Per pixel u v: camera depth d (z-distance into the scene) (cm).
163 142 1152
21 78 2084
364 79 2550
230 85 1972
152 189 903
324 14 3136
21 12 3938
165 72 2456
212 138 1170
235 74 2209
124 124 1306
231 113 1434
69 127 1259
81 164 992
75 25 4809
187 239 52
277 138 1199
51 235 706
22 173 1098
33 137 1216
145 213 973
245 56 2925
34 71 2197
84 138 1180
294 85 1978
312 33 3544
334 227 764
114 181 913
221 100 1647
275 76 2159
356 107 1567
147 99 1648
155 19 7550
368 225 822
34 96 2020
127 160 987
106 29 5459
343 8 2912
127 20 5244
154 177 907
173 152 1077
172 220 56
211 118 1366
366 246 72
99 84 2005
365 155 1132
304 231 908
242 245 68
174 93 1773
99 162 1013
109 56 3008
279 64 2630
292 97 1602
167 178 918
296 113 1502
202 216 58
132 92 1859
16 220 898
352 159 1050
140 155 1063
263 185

-=-=-

Please quote the data above in full, with no line missing.

Per pixel u v: camera depth d (z-distance into the scene) (cm).
163 142 1152
21 78 2084
364 79 2550
230 85 1972
152 189 903
324 14 3136
21 12 3938
165 72 2456
212 138 1170
235 74 2209
124 124 1306
231 113 1434
69 127 1259
81 164 992
75 25 4809
187 239 52
277 138 1199
51 235 706
22 173 1098
33 137 1216
145 213 973
245 56 2925
34 71 2197
84 138 1180
294 85 1978
312 33 3544
334 227 764
114 181 913
221 100 1647
275 76 2159
356 107 1567
147 99 1648
155 19 7550
368 225 822
34 96 2020
127 160 987
106 29 5459
343 8 2912
127 20 5244
154 177 907
173 152 1077
172 220 56
211 118 1366
366 246 72
99 84 2005
365 155 1132
304 231 908
242 245 68
174 93 1773
99 162 1013
109 56 3008
279 64 2630
292 97 1602
167 178 918
296 113 1502
202 216 58
132 92 1859
16 220 898
352 159 1050
140 155 1063
263 185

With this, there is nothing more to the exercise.